The Shopper's Guide to Pesticides (http://www.ewg.org/foodnews/) ranks pesticide contamination for 53 popular fruits and vegetables based on an analysis of 51,000 tests for pesticides on these foods, conducted from 2000 to 2009 by the U.S. Department of Agriculture and the federal Food and Drug Administration. Nearly all the studies on which the guide is based tested produce after it had been rinsed or peeled.

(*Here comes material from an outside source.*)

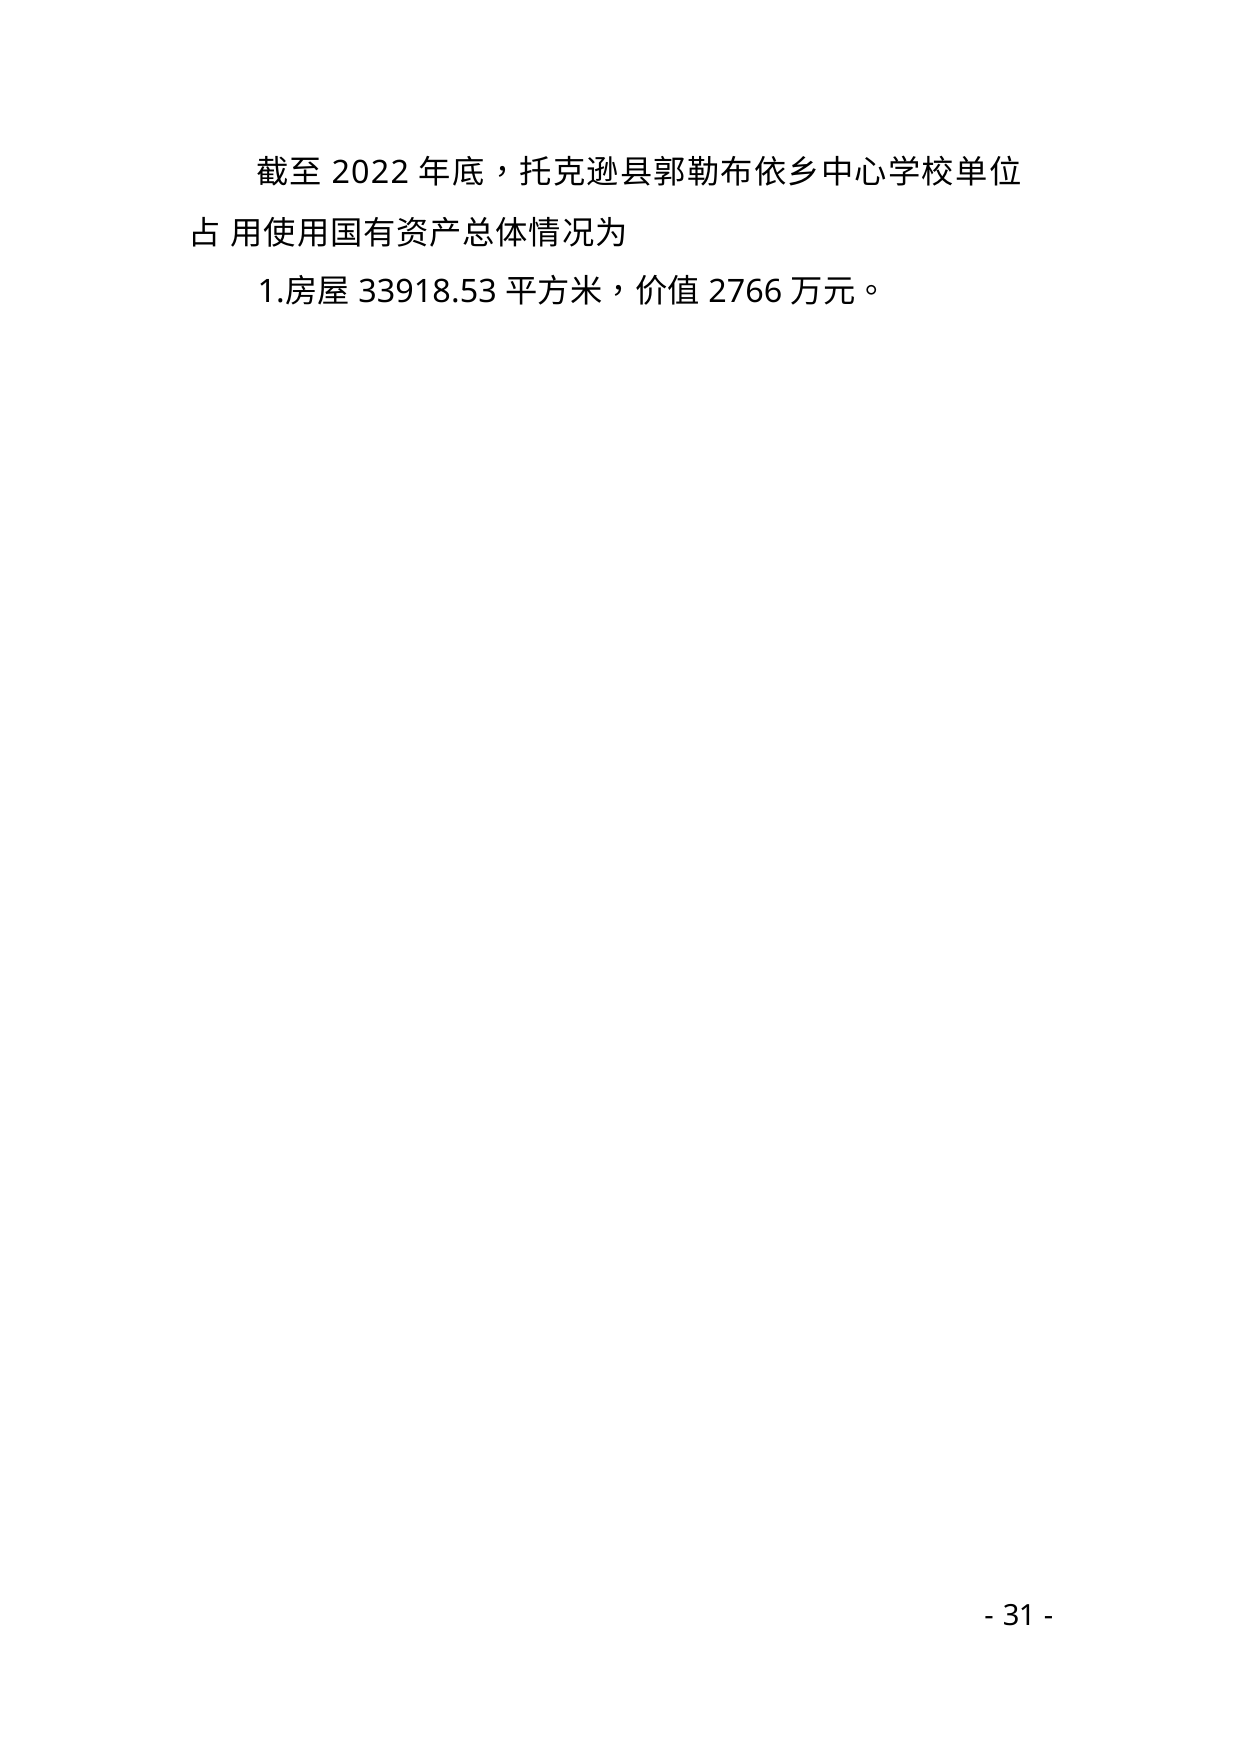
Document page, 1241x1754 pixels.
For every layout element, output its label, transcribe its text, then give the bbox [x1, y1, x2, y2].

Contamination was measured in 6 different ways:
- Percent of samples tested with detectable pesticides
- Percent of samples with two or more pesticides
- Average number of pesticides found on a single sample
- Average amount (level in parts per million) of all pesticides found
- Maximum number of pesticides found on a single sample
- Total number of pesticides found on the commodity
The goal is to include a range of different measures of pesticide contamination to account for uncertainties in the science. All categories were treated equally; for example, a pesticide linked to cancer is counted the same as a pesticide linked to brain and nervous system toxicity, and the likelihood of eating multiple pesticides on a single food is given the same weight as the amounts of the pesticide detected or the percent of the crop on which pesticides were found.
The EWG’s Shopper’s Guide is not built on a complex assessment of pesticide risks but instead reflects the overall pesticide loads of common fruits and vegetables. This approach best captures the uncertainties of the risks of pesticide exposure and gives shoppers confidence that when they follow the guide they are buying foods with consistently lower overall levels of pesticide contamination.